A pele escurecida é explicada pelo aumento do hormônio ACTH (Hormônio adrenocorticotrófico) como o nome diz ele é responsável pela estimulação da adrenal a produzir cortisol. Ele tem composição semelhante a melanina, que dá pigmentação à pele, como sua produção está exagerada na corrente sanguínea a pele fica escurecida. Sinais de falta de cortisol podem ser mais percebidos com escurecimento das dobras das mãos, de cicatrizes, da gengiva e da própria genitália.
A perda de peso rápida logo após ao nascimento é resultado da falta de cortisol e aldosterona que causam a rápida desidratação e levam os bebês às crises de perda de sal.

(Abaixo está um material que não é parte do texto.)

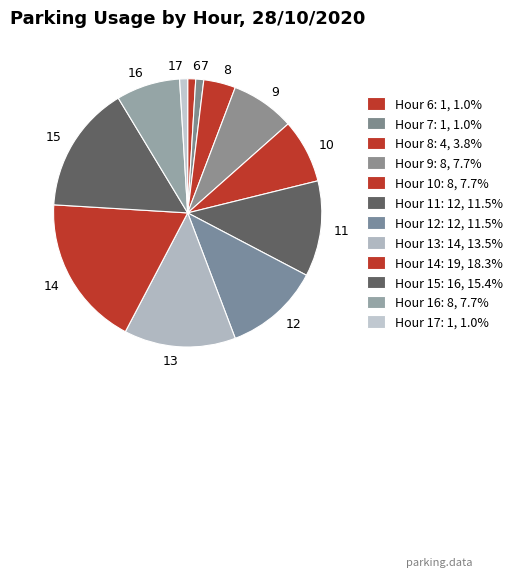

Which has a higher value, 9 or 7?

9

O prognóstico da doença está diretamente relacionado ao diagnóstico precoce, adesão correta ao tratamento, uso diário de medicações, acompanhamentos periódicos com o endocrinologista e cuidados especiais em casos de estresse físico.
Atipia Genital
O grau de ambiguidade da genitália esta diretamente relacionado à falta de cortisol e o excesso da produção de testosterona. Pode se apresentar na menina apenas com aumento do clítoris (virilização leve) até uma genitália de aspecto masculino, sem testículo palpável (e com órgãos internos femininos).
O Dr. Andrea Prader, endocrinologista pediátrico suíço, desenvolveu nos anos 50 (Prader, A. 1954) uma escala de virilização, denominada escala de virilização de Prader.

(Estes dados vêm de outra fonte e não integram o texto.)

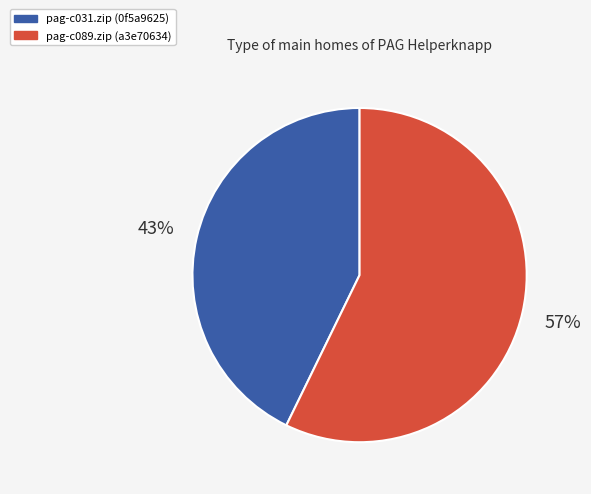

Which has a higher value, pag-c089.zip (a3e70634) or pag-c031.zip (0f5a9625)?

pag-c089.zip (a3e70634)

Escala de virilização de Prader
Tratamento
Os objetivos gerais do tratamento da HAC são suprir as deficiências dos hormônios afetados pela deficiência dos hormônios (cortisol e aldosterona) a fim de prevenir a crise de insuficiência adrenal e reduzir o excesso dos esteroides androgênicos.
Desta forma é possível prevenir a perda de sal e promover crescimento e puberdade adequados, com preservação do potencial de altura final. Deve-se , no entanto, evitar o excesso de glicocorticóide (hidrocortisona ou prednisona) no tratamento da doença. O tratamento é indicado para todos os pacientes com a forma clássica da doença.

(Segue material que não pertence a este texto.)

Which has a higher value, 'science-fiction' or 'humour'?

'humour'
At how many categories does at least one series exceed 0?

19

Na infância deve-se dar preferência aos glicocorticóides de curta ação por via oral, hidrocortisona, o recomendável é diluir um comprimido macerado em pequena quantidade de líquido imediatamente antes da administração. Infelizmente, a formulação é em forma de comprimidos e exige esse cuidado com a diluição. Além disso, outra dificuldade é a falta de comercialização da medicação no Brasil, requerendo seu preparo em farmácias de manipulação, o que pode levar a problemas de controle de qualidade com potencial de alterar a eficácia.
Para os portadores da forma clássica perdedora de sal, o tratamento inclui além da reposição de glicocorticóide, a reposição de mineralocorticóide (fludrocortisona).Para as crianças em aleitamento materno exclusivo ou em uso de fórmulas infantis, é essencial a oferta de cloreto de sódio (sal de cozinha) diluído em água e oferecido entre as mamadas. A quantidade de sódio no leite materno/fórmulas é insuficiente para suprir a demanda desses pacientes.
Os pacientes e familiares deverão ser orientados sobre a prevenção, reconhecimento dos sintomas e as modificações do tratamento durante situações de estresse. Se a ingestão oral não estiver comprometida, durante situações de estresse (ex: temperatura > 37,5ºC, cirurgia, grande trauma), a dose do glicocorticóide deverá ser duplicada ou triplicada enquanto durar o estresse (quadros infecciosos ou inflamatórios, pequenos procedimentos). Se a ingestão oral estiver comprometida, deverá ser administrado hidrocortisona endovenosa ou intramuscular. A dose da fludrocortisona não necessita ser aumentada em situações de estresse. Os pacientes e cuidadores deverão ser instruídos sobre uma identificação da doença, como o uso de um cartão, pulseira ou colar de identificação descrevendo que eles fazem uso crônico de corticoterapia devido à HAC. Além disso, deve haver alerta para atendimento prioritário em situações emergenciais.